Look at these section comments that LLMs love ("// ─── Rotation helpers ────")

Now you sometimes see these section comments in legacy codebases that have very long files. What you don't see people use is U+2500 BOX DRAWINGS LIGHT HORIZONTAL unicode characters padded out just right to look pretty. We humans have regular keyboards, but these AIs are trained to output emojis and pretty unicode.

LoadingALIAS 2 days ago | parent [-]

The documentation and to a large extent commenting, auditing, and almost every markdown file was likely generated with an LLM. Do not mistake that for competence or quality.

This is a pre-v1 codebase. I'm looking for bench-methodology failures; I'm looking for API issues and/or code smells. I'm looking for ASM/SIMD weak points and/or testing issues.

Over time, as I have the capacity, I will almost certainly clean up anything that's just not necessary. Having said that, if something feels clean and it was done by an LLM in my harness/workflow - I'm 100% happy to leave it.

Please, dig into the code. Let me know what you see. Thanks.

LoadingALIAS 2 days ago | parent | prev [-]

Yeah, all fair questions.

To address the LLM question - almost all MD files in the codebase were built around the codebase by an LLM. I simply don't have the time; this project is a side project and not my main squeeze. This is also a pre-v1 codebase; I will have time soon enough to address anything overly 'LLM' flavored.

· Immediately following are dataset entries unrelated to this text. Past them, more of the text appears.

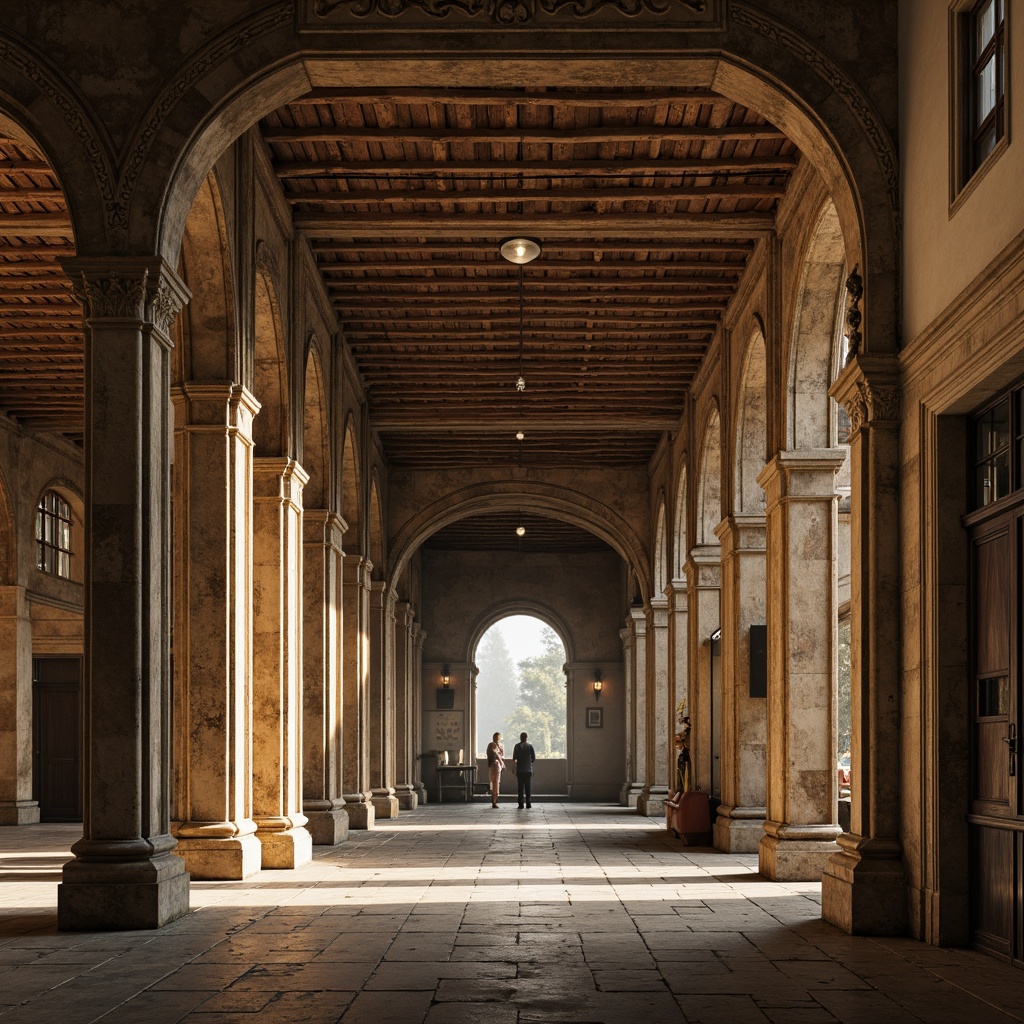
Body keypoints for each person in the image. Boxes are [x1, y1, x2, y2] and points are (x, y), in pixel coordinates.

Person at [512, 731, 536, 809]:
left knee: (520, 788)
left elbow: (514, 758)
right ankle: (528, 803)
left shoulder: (517, 746)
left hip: (520, 770)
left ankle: (520, 803)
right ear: (527, 738)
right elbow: (533, 758)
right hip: (528, 770)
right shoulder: (530, 746)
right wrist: (529, 763)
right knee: (528, 788)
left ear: (520, 737)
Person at [485, 732, 505, 808]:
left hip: (494, 766)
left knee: (494, 783)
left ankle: (494, 800)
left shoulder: (492, 745)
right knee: (496, 783)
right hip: (497, 766)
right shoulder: (497, 746)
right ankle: (494, 800)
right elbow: (501, 756)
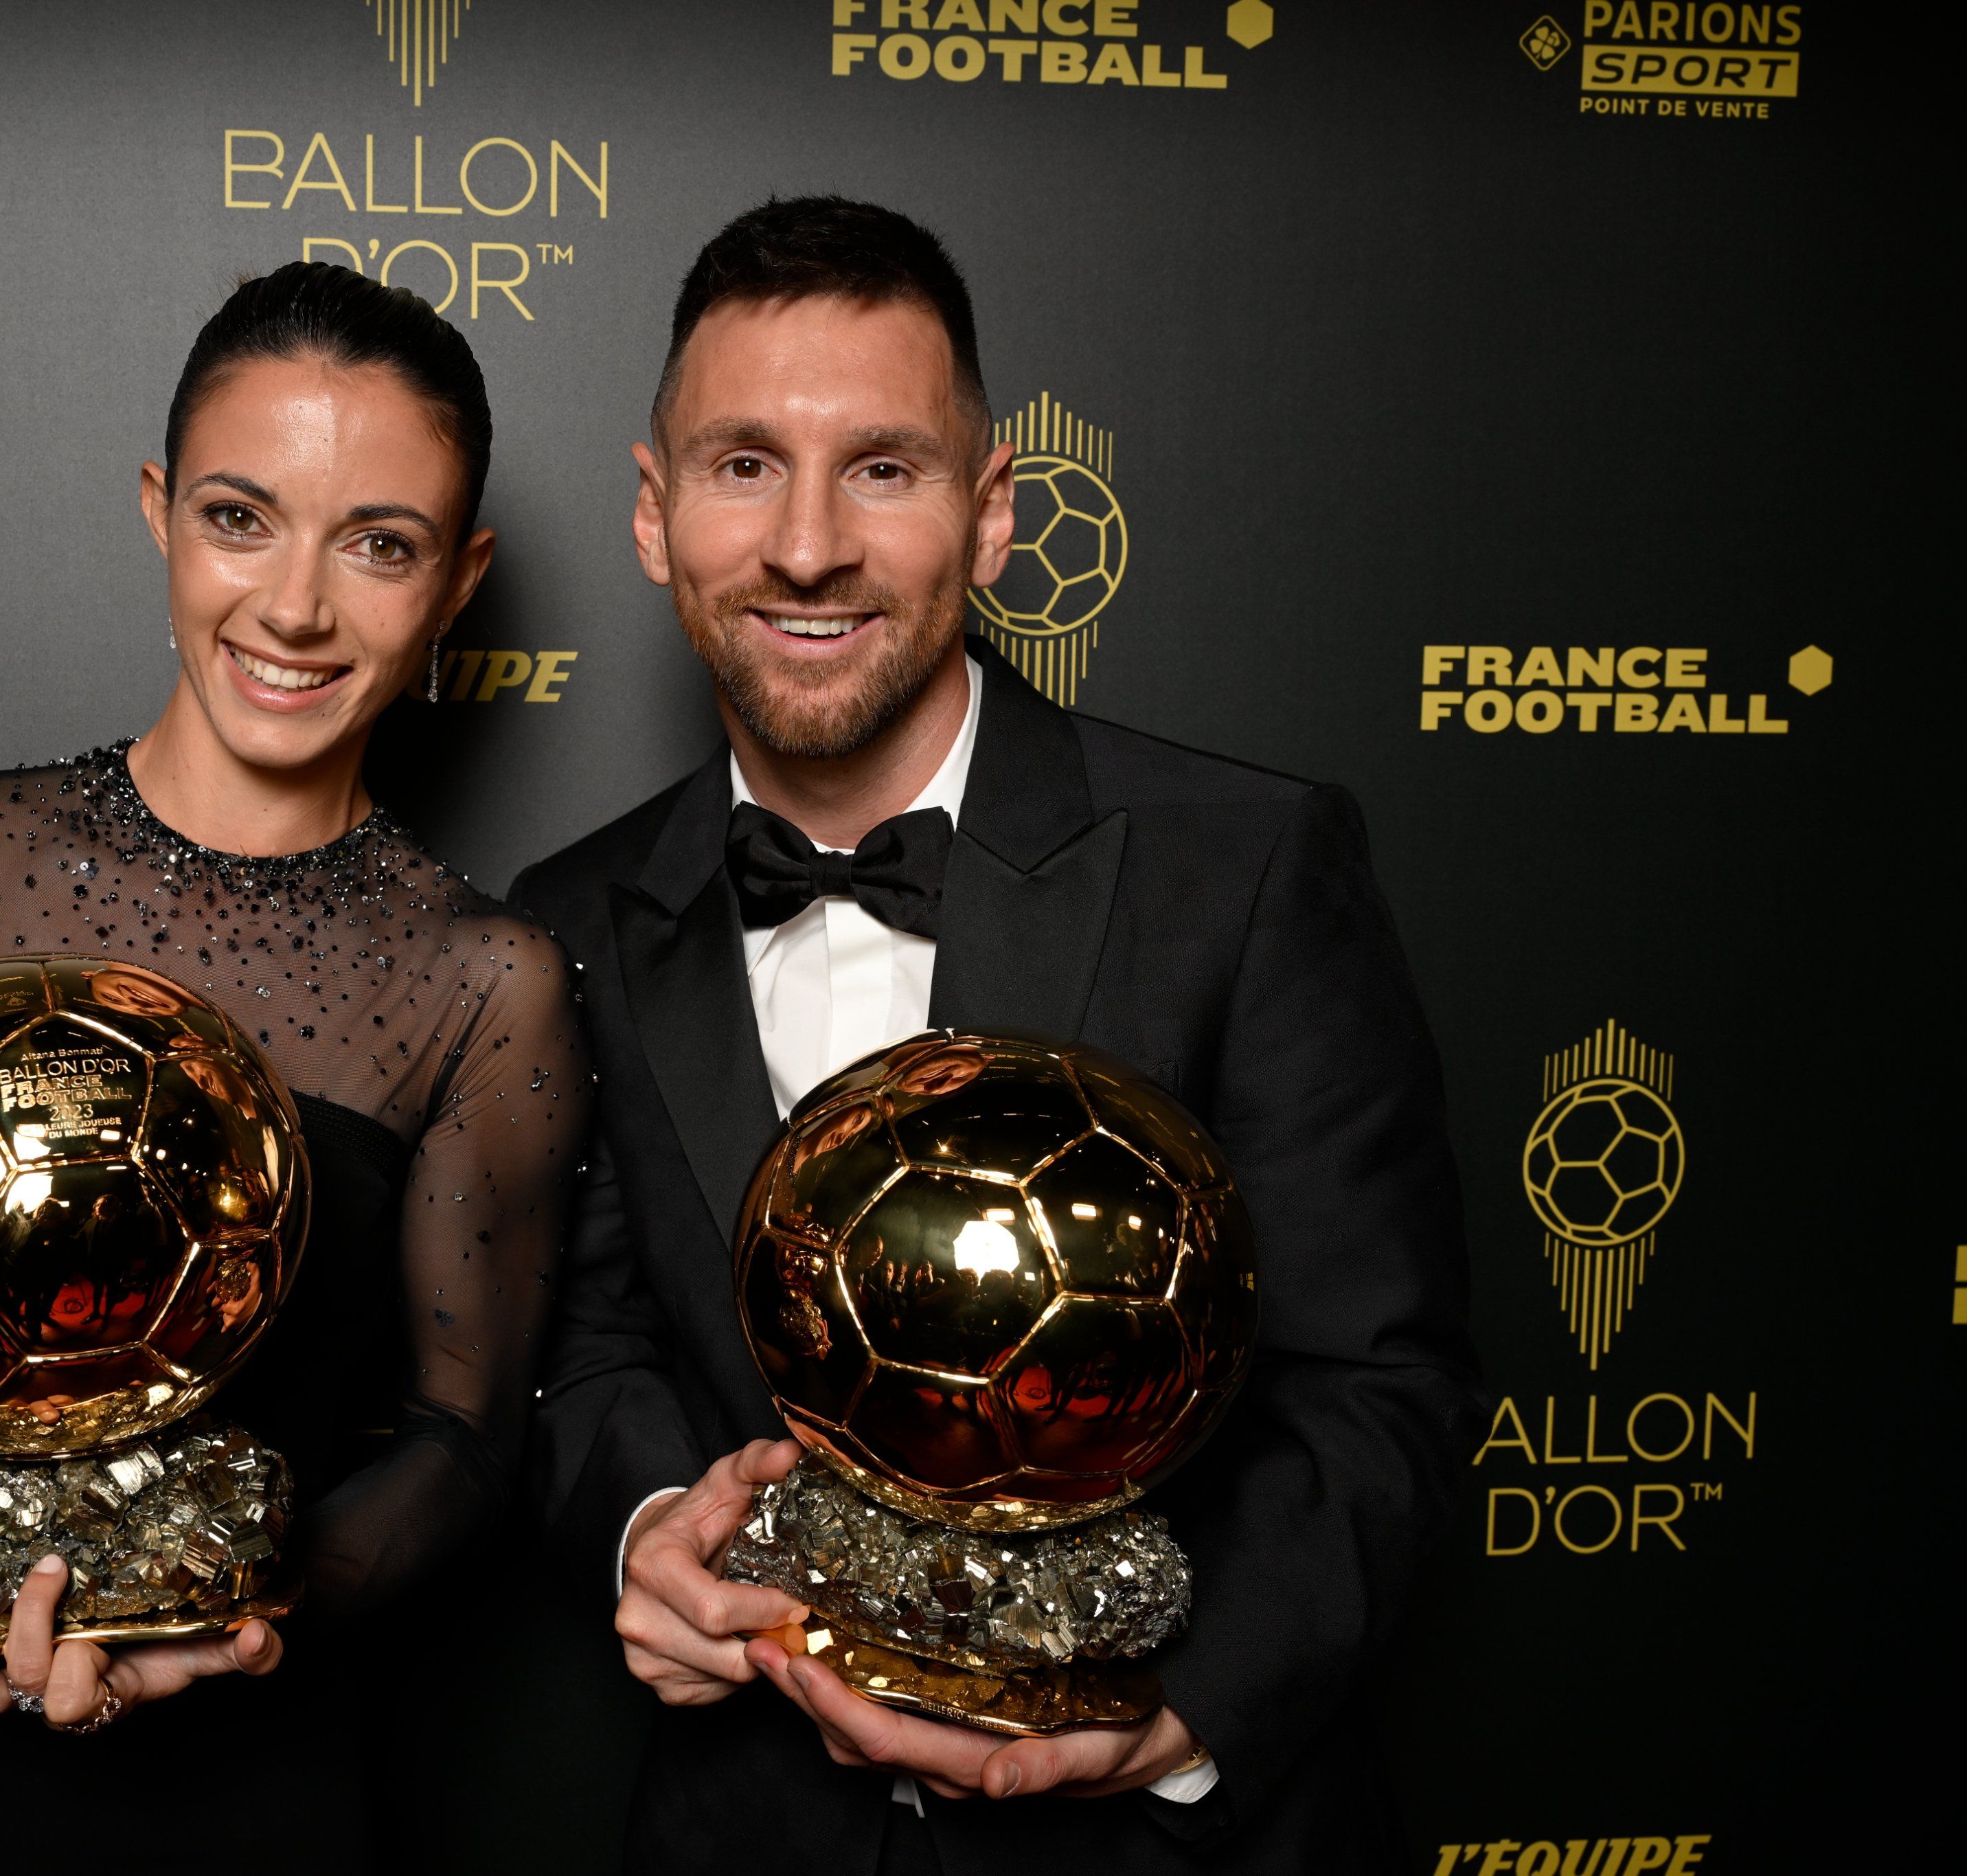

My experience covers nearly two decades in one way or another. Having said that, I've never felt like I had the time, nor the need, for rscrypto. The last year was different; I genuinely needed this myself for my actual work. I have worked on rscrypto in part for a year. This isn't like a whimsical LLM codebase or some vibe coded junk.

I use LLMs in my workflows every single day and have for the better part of two-years; I gain more trust in them almost weekly, too. I feel like there isn't an engineer on Earth who can say otherwise and if there is... I'd probably argue with them against integrating LLMs into their tooling in some way.

Finally, the actual important question... not all primitives are tested against Wycheproof vectors yet. RSA - yes; the whole crate, not yet. Again, it's just a time thing. I've used official RFC/NIST vectors, RustCrypto/oracle differential tests, proptests, fuzz corpus replay, Miri where applicable, and backend-vs-portable equivalence tests to cover the rest of the codebase.

Also, “proofed” is too strong a word for test vectors, IMO. Wycheproof is regression evidence against known bug classes, not a proof of cryptographic correctness.

Nevertheless, it's a valid point and it's covered in my backlog as of like a month ago.